If not for The Killing Joke, Babs probably would have gracefully exited the crimefighting scene via Barbara Kesel’s Batgirl Special #1 (1988). Overwhelmed by the super-powered friends she has, Babs’ “finale” takes place in this one-shot. Unfortunately, Alan Moore had other plans for her...
Not a joke at all
The lowest ebb of (any) Batgirl has to be the tragic Killing Joke event, in which the Joker visits the Gordon household and cripples an unsuspecting Barbara by shooting her in the abdomen, shattering her spine, and then taking gory pictures of her in order to drive her father insane. Honestly, such sickening acts should have never been allowed in a mainstream comic – even Moore eventually expressed regret over his treatment of the character, calling it “shallow and ill-conceived”.
Though she continued her crimefighting adventures as the all-seeing Oracle, it took Barbara a long time to literally get back on her feet (about 23 years!) and reclaim the Batgirl mantle, which happened during the New 52 era.
She did get some form of revenge on the Joker in Birds Of Prey #124 – Barbara fought the Joker with a pair of staffs and took away his biggest asset, his grin, when she broke all his front teeth!
Evolution of Batgirl
It takes a lot of adapting to survive for five decades. Ignoring the Killing Joke stigma, there’s actually a lot of depth and dimension to the character. This is mainly because there have been a few different Batgirls, with every persona bringing a new perspective to the character.
While she may not be gifted with superpowers, her intelligence and self-defence skills have always been her strong points. This, unfortunately, limited her rogues’ gallery to B-listers like Killer Moth, Cavalier, Mirror, Crazy Quilt, etc.
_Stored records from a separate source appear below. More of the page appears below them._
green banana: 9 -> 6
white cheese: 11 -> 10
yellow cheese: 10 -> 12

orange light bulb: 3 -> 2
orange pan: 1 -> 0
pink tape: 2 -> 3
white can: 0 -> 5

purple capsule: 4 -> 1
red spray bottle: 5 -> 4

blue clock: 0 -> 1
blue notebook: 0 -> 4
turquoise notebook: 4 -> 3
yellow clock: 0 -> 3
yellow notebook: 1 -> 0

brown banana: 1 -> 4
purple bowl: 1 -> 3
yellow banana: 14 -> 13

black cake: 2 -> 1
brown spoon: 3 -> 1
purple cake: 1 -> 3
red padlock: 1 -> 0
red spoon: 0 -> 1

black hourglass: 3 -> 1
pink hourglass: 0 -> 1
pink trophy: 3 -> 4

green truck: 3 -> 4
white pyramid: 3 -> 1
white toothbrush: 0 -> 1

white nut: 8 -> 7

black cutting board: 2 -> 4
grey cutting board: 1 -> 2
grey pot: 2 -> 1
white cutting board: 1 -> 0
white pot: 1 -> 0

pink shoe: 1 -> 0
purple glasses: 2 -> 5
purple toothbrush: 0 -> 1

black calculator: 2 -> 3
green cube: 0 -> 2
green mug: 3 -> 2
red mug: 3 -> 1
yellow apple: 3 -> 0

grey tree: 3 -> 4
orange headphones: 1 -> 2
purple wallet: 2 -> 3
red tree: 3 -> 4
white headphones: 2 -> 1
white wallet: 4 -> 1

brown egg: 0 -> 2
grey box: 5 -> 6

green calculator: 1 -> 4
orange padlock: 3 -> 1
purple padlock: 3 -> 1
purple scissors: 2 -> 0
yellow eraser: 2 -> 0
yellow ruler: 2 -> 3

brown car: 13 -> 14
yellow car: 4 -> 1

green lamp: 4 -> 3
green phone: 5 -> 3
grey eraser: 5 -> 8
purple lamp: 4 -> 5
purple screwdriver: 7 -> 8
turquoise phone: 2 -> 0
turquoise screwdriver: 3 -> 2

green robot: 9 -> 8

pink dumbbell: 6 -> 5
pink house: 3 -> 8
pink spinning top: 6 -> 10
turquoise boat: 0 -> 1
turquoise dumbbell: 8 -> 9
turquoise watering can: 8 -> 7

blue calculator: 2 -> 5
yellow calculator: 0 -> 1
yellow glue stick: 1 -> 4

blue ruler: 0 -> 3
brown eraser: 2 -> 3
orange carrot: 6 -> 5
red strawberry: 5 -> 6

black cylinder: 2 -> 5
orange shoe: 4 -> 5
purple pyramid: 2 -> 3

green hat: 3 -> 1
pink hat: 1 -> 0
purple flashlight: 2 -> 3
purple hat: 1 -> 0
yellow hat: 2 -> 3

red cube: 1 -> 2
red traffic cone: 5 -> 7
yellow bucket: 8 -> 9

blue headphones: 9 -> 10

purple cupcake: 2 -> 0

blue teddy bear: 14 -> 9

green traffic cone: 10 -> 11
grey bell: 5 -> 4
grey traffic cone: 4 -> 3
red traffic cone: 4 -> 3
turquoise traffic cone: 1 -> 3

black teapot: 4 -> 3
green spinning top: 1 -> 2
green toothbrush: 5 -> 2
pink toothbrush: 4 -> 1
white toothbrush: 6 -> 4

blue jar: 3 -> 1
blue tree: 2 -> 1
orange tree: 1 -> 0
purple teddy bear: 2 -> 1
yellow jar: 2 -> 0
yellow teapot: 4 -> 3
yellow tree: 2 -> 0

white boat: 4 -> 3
To overcome the lack of colour in her villains, however, she certainly made up for it by dating Clark Kent (!) once, and there’s perennial on-off beau Dick Grayson!
Batgirl was given a new lease of life via a new direction in the New 52’s Batgirl #35 (2014), in which the character was given a youthful uplift that endeared the title to a new generation of readers brought up on social media and the Internet. It generated rave reviews and even influenced other comic creators to do the same (Silk, Spider-Gwen, Ms. Marvel and Spider-Woman) – this sort of facelift was later dubbed “Batgirling”.